Defense Verdict re Allegations of Bowel Obstruction Causing Stroke
New York, March 16, 2023. Andrew Garson continued his string of jury verdicts, with a unanimous defense verdict after a four-week 2023 trial in Suffolk County Supreme Court. Plaintiff, a 42 year old nurse-midwife and Stony Brook professor, was permanently brain damaged and crippled, rendered blind, and was unable to work and perform activities of daily living after she suffered a stroke allegedly due to the Defendant’s failure to timely diagnose a bowel obstruction. This resulted in septic shock, brain hemorrhage, coma, and a massive bleeding disorder. Plaintiff’s claim arose from a gastric bypass procedure performed by Defendant, as shortly thereafter she complained of problems including excruciating pain and gastrointestinal malfunction persisting over an eighteen-month period, requiring longstanding treatment with narcotics. She claimed that Defendant continually advised her, despite her persistent and progressive complaints, that this was a normal part of recovery and she “should go live her life.” At trial, Plaintiff’s central theory was that Defendant never considered or recognized that there was an abdominal hernia present, causing a bowel obstruction. The claim was that if the Defendant had performed timely surgical intervention, the patient’s catastrophic and permanent injuries would have been avoided. Three experts were called in to support Plaintiff’s claims, asserting that imaging studies during the period at issue demonstrate injuries to her GI tract and a bowel obstruction. Plaintiff subsequently underwent multiple surgeries, removing 80% of her bowel as well as a number of other procedures, to attempt to alleviate her neurologic and abdominal deficits.

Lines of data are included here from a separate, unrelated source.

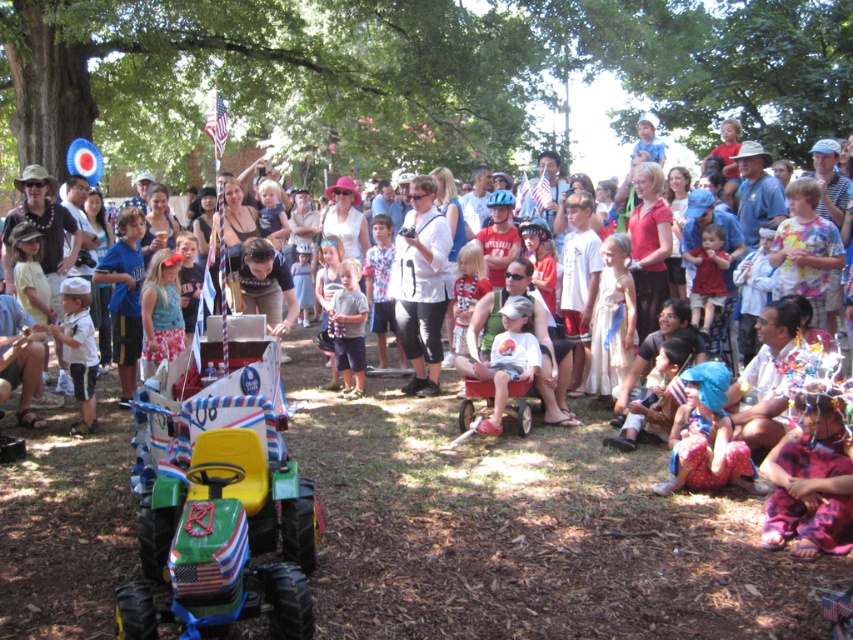
Question: Which point is farther from the camera taking this photo?

Choices:
 (A) (477, 364)
 (B) (73, 310)
 (C) (360, 371)
 (D) (291, 536)

Answer: (C)

Question: Which point appears farthest from the camera in this image?

Choices:
 (A) (80, 317)
 (B) (705, 461)

Answer: (A)

Question: Does white matte shirt at center have a greater width compared to light blue denim shorts at center?

Choices:
 (A) yes
 (B) no

Answer: (A)

Question: Is blue fabric hat at lower right thinner than white matte shirt at left?

Choices:
 (A) no
 (B) yes

Answer: (A)

Question: Can you confirm if white matte shirt at left is positioned below red cotton shirt at lower right?

Choices:
 (A) no
 (B) yes

Answer: (B)

Question: Based on their relative distances, which object is farther from the white matte shirt at center?

Choices:
 (A) light blue denim shorts at center
 (B) red cotton shirt at lower right
 (C) green plastic toy car at center
 (D) blue fabric hat at lower right

Answer: (C)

The Defendant, a highly experienced surgeon, explained to the jury that the patient’s complaints and symptoms were recognized complications of the surgery, which involves a lengthy period of convalescence. The Defendant followed her in numerous office visits, documenting her condition in detail, and was very attentive to her complaints, during which time the Plaintiff never had a definitive hernia or bowel obstruction. Additionally, at no time did her primary care physician, her gastroenterologist, or any other of several consultants ever diagnose a bowel obstruction. Accordingly, the Defendant surgeon acted appropriately, and the problems the Plaintiff suffered, which occurred after she left his care, could not be objectively tied to him.
After four weeks of trial, the jury returned a unanimous defense verdict in less than 30 minutes.
This was the eighth medical malpractice trial to verdict for Mr. Garson, in the past thirteen months.